Mais Mayotte n’est pas "en France" au sens du Ceseda et avoir vécu à Mayotte depuis l’âge de 13 ans ne protège pas contre une mesure de reconduite prise à Pau...

Heureusement, elles sont efficacement soutenues, depuis leur arrivée en France en 2008, par le réseau université sans frontières (RUSF).
Une procédure contentieuse est engagée ; et une large mobilisation, notamment au sein de l’université de Pau, soutient ces deux étudiantes.

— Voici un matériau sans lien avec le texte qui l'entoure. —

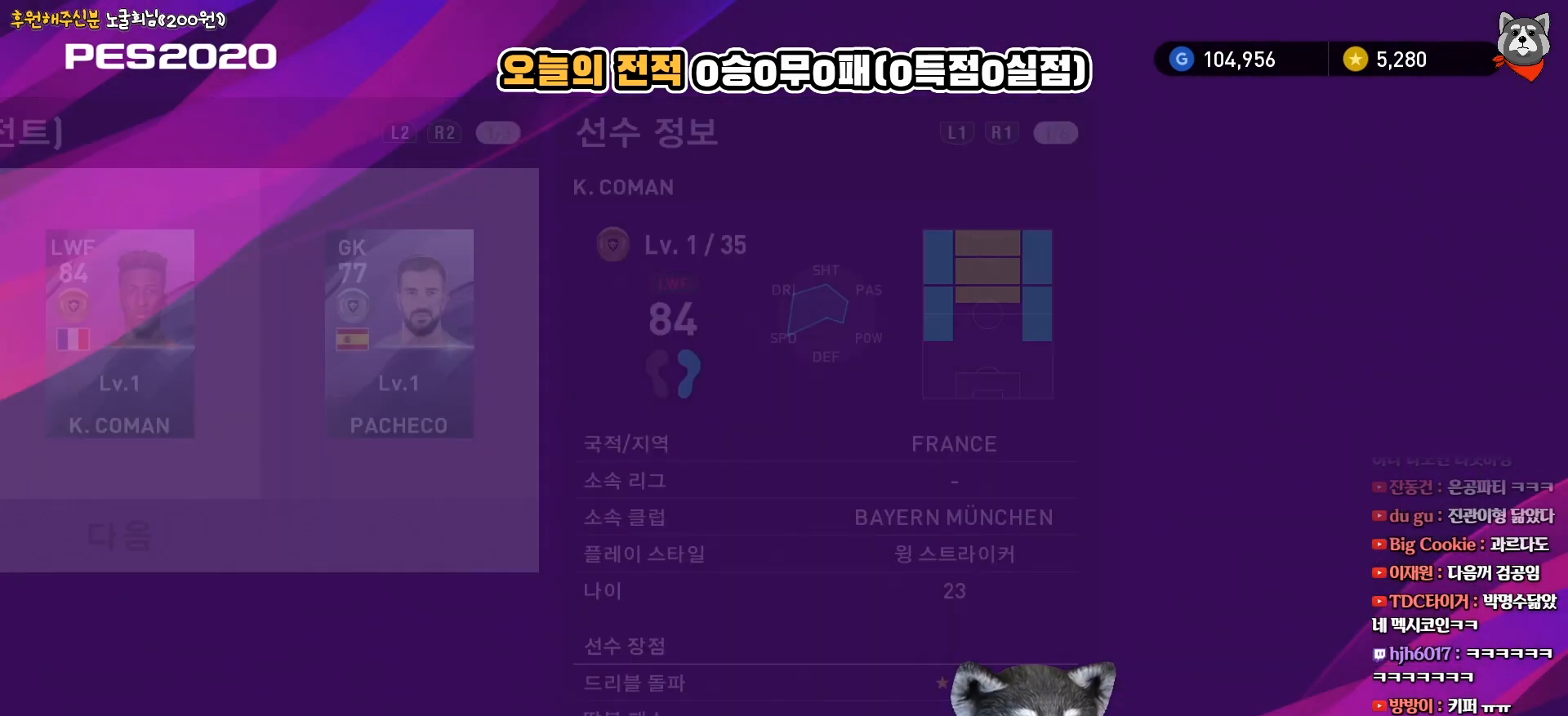
{"buttons": [], "right_stick": "center", "events": [[33, "DPAD_RIGHT", "down"], [183, "DPAD_RIGHT", "up"]]}
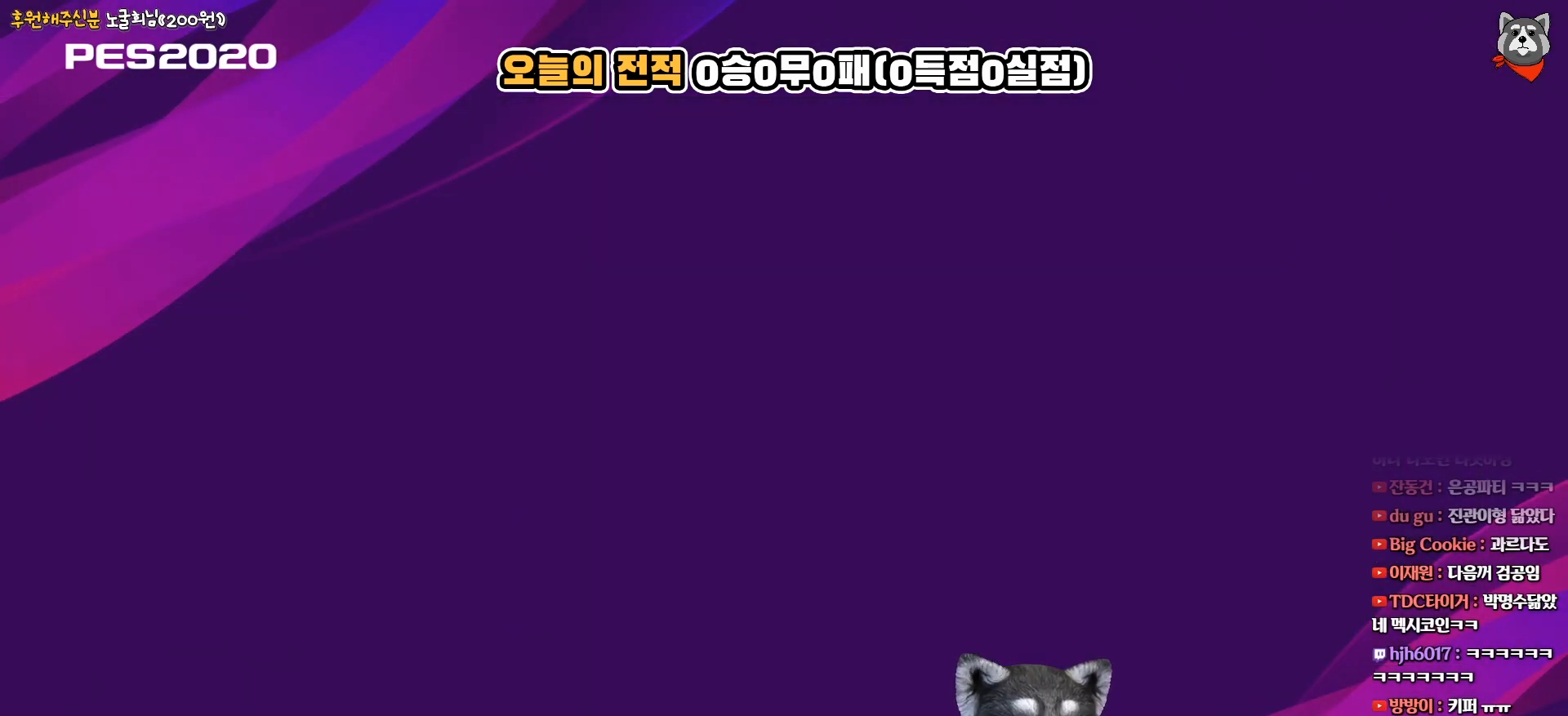
{"buttons": [], "right_stick": "center", "events": []}
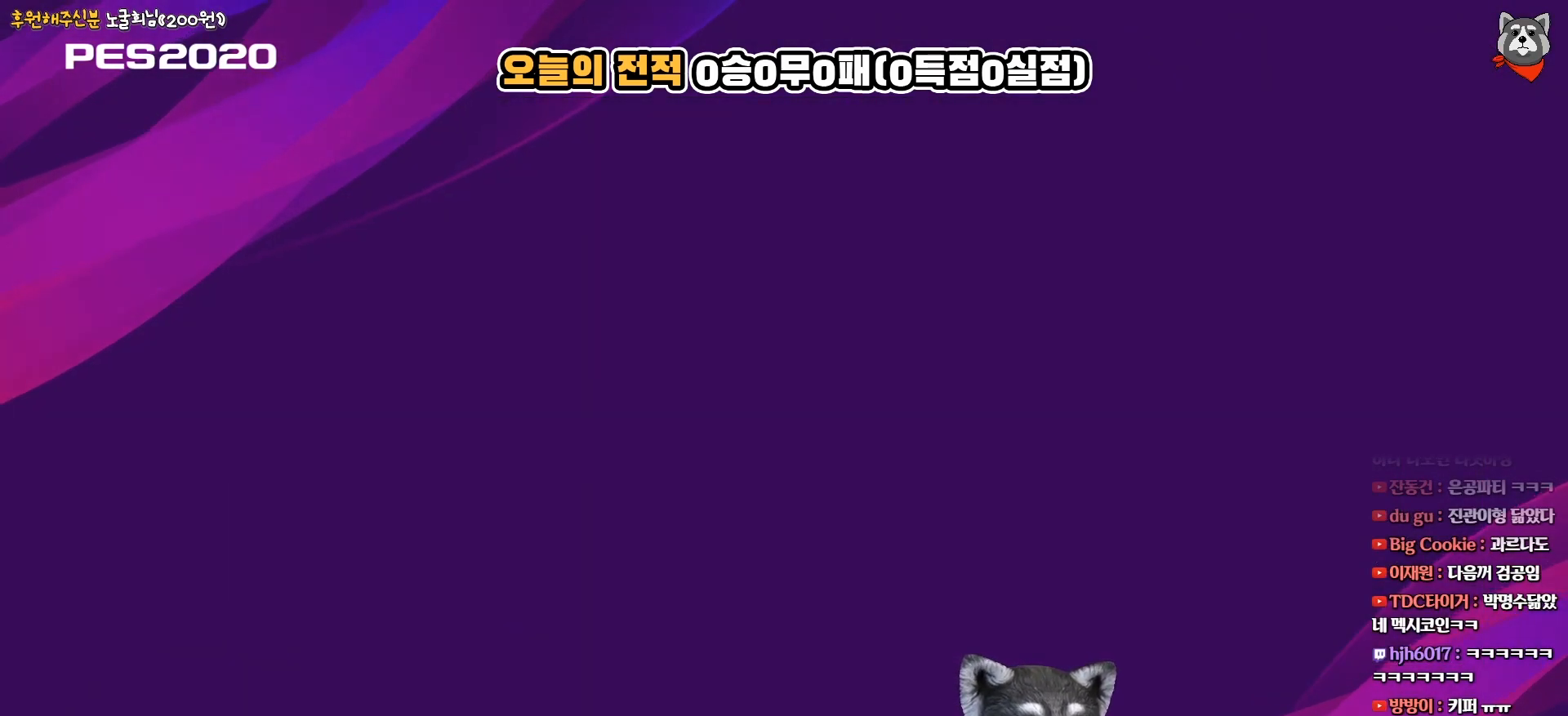
{"buttons": [], "right_stick": "center", "events": []}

Signer la pétition "Régularisation pour Sitti, Liouize et Iradatie"
http://6316.lapetition.be/

Sitti, Liouize et Iradatie sont arrivées des Comores à Mayotte (collectivité française d’outre-mer) entre 2 et 7 ans. Elles y ont fait toute leur scolarité, ont obtenu des papiers. Leurs pères et certains de leurs frères et sœurs sont de nationalité française. Elles ont obtenu leur baccalauréat en 2008 et ont souhaité venir en métropole pour poursuivre leurs études car il n’y a pas d’université à Mayotte. De façon inexpliquée la préfecture de Mamoudzou ne leur a pas délivré de visa. Pour ne pas perdre une année d’étude, elles sont tout de même venues et ont étudié à l’Université de Pau. En 2008-2009, elles étaient boursières de l’Etat français.
Malgré leurs démarches répétées, le préfet des Pyrénées Atlantiques veut les expulser vers les Comores et les contraint à la clandestinité. Le 25 janvier 2010, Sitti et Liouize ont été arrêtées par la police de l’air et des frontières avant d’être libérées 4 jours plus tard par la justice. Nous les côtoyons au quotidien, elles suivent nos cours, partagent nos amphis et risquent d’être expulsées à tous moments comme beaucoup d’autres sur le campus.
 Nous exigeons leur régularisation et que le préfet les laisse terminer leurs études en paix !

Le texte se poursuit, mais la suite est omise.